- Derek Clayton
- ARRSE Rating
- 4.5 Mushroom Heads
For those not familiar with it, this was a battle which rivalled the first day of the Somme in scale - with 80,000 troops of thirteen divisions engaged across a battlefront measured in miles - and saw seven Victoria Crosses won: four probably, as the author says, in sight of each other. It marked the forcing of the last prepared German defensive position on the Western Front and, with its loss, the end for the German Army in the west, all for approximately a tenth of the casualties of 1 July 1916. Yet it is known, if at all, for the death of one man, Wilfred Owen. It is certainly high time that someone devoted a good deal of scholarly research to a book on this battle, and this is that work.
The author analyses the battle both operationally and tactically, covering planning and execution, and the gap between these, tactical proficiency, where the engagement fits in the context of the BEF's "learning curve" and its overall contribution to the war.

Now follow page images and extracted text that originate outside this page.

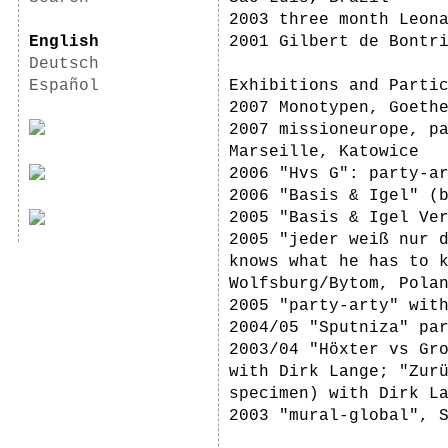
2003 three month Leon
English
2001 Gilbert de Bontr
Deutsch
Español
Exhibitions and Parti
2007 Monotypen, Goeth
2007 missioneurope, p
Marseille, Katowice
2006 "Hvs G": party-a
2006 "Basis & Igel" (
2005 "Basis & Igel Ve
2005 "jeder weiß nur 
knows what he has to 
Wolfsburg/Bytom, Pola
2005 "party-arty" wit
2004/05 "Sputniza" pa
2003/04 "Höxter vs Gr
with Dirk Lange; "Zur
specimen) with Dirk L
2003 "mural-global", 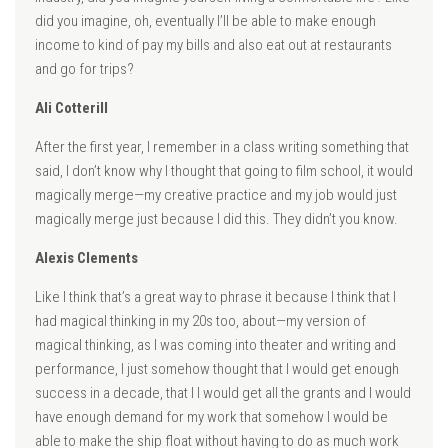
did you imagine, oh, eventually I’ll be able to make enough
income to kind of pay my bills and also eat out at restaurants
and go for trips?
Ali Cotterill
After the first year, I remember in a class writing something that
said, I don’t know why I thought that going to film school, it would
magically merge—my creative practice and my job would just
magically merge just because I did this. They didn’t you know.
Alexis Clements
Like I think that’s a great way to phrase it because I think that I
had magical thinking in my 20s too, about—my version of
magical thinking, as I was coming into theater and writing and
performance, I just somehow thought that I would get enough
success in a decade, that I I would get all the grants and I would
have enough demand for my work that somehow I would be
able to make the ship float without having to do as much work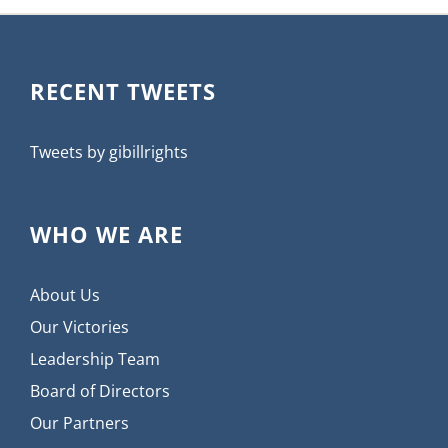
RECENT TWEETS
Tweets by gibillrights
WHO WE ARE
About Us
Our Victories
Leadership Team
Board of Directors
Our Partners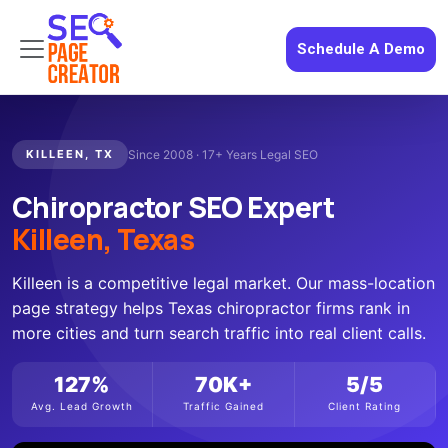
Schedule A Demo
KILLEEN, TX
Since 2008 · 17+ Years Legal SEO
Chiropractor SEO Expert
Killeen, Texas
Killeen is a competitive legal market. Our mass-location
page strategy helps Texas chiropractor firms rank in
more cities and turn search traffic into real client calls.
127%
70K+
5/5
Avg. Lead Growth
Traffic Gained
Client Rating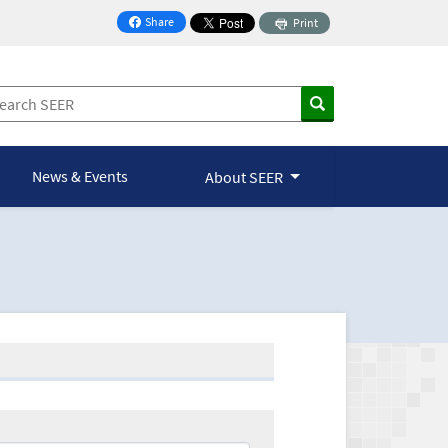
Share
Print
on Facebook
News & Events
About SEER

To do this he deploys ten pages of Introduction - including an excellent historiography section (the scholarly apparatus is good throughout) - and an interesting chapter on Contexts before entering into the narrative.
The narrative of action is arranged by Corps, proceeding north to south down the battle line (each Corps having its own chapter) and then further arranged in sections by Division. Even with the inevitable trade-off against an overall view of the entire front which this arrangement entails, it makes it easy to follow the action.
The style is crisp and academic but simple to take in and the descriptions of action are well-supported by bespoke colour maps. The judgements given are, to a civilian eye, just and well-rounded and the use of an introduction and a conclusion section to each chapter is good in helping draw out the key points of the author's analysis of the action and how they relate to his overall thesis. Occasionally the author is able to reflect on the German experience and this lifts the narrative still further.
It is a very good book, masterly in its sweep and clarity and overall, sustains his core conclusion: "that this victory, hard-won as it was by a British army, hampered by logistical, geographical and meteorological constraints and worn down by the almost continuous hard fighting of the summer and autumn, irrevocably and finally crushed the will of the German defenders, leading to a pursuit of a demoralized, broken and beaten army, whose means of continued resistance had been destroyed, thus expediting the armistice."
Refreshingly, the proofreading is good, with only a handful of typos or missing letters/ figures. The excellent maps could only be improved by checking the titling of the battalions for accuracy and securing that all of the roads and places named in the text are reflected on the appropriate map.
The explanation of how these maps work is very useful. Knowing that the four sub-squares into which each map square is subdivided are lettered, clockwise, A-D is very handy as this knowledge is required to place the action on the maps. It might be good if this was brought forward from Appendix V to the opening matter of the book.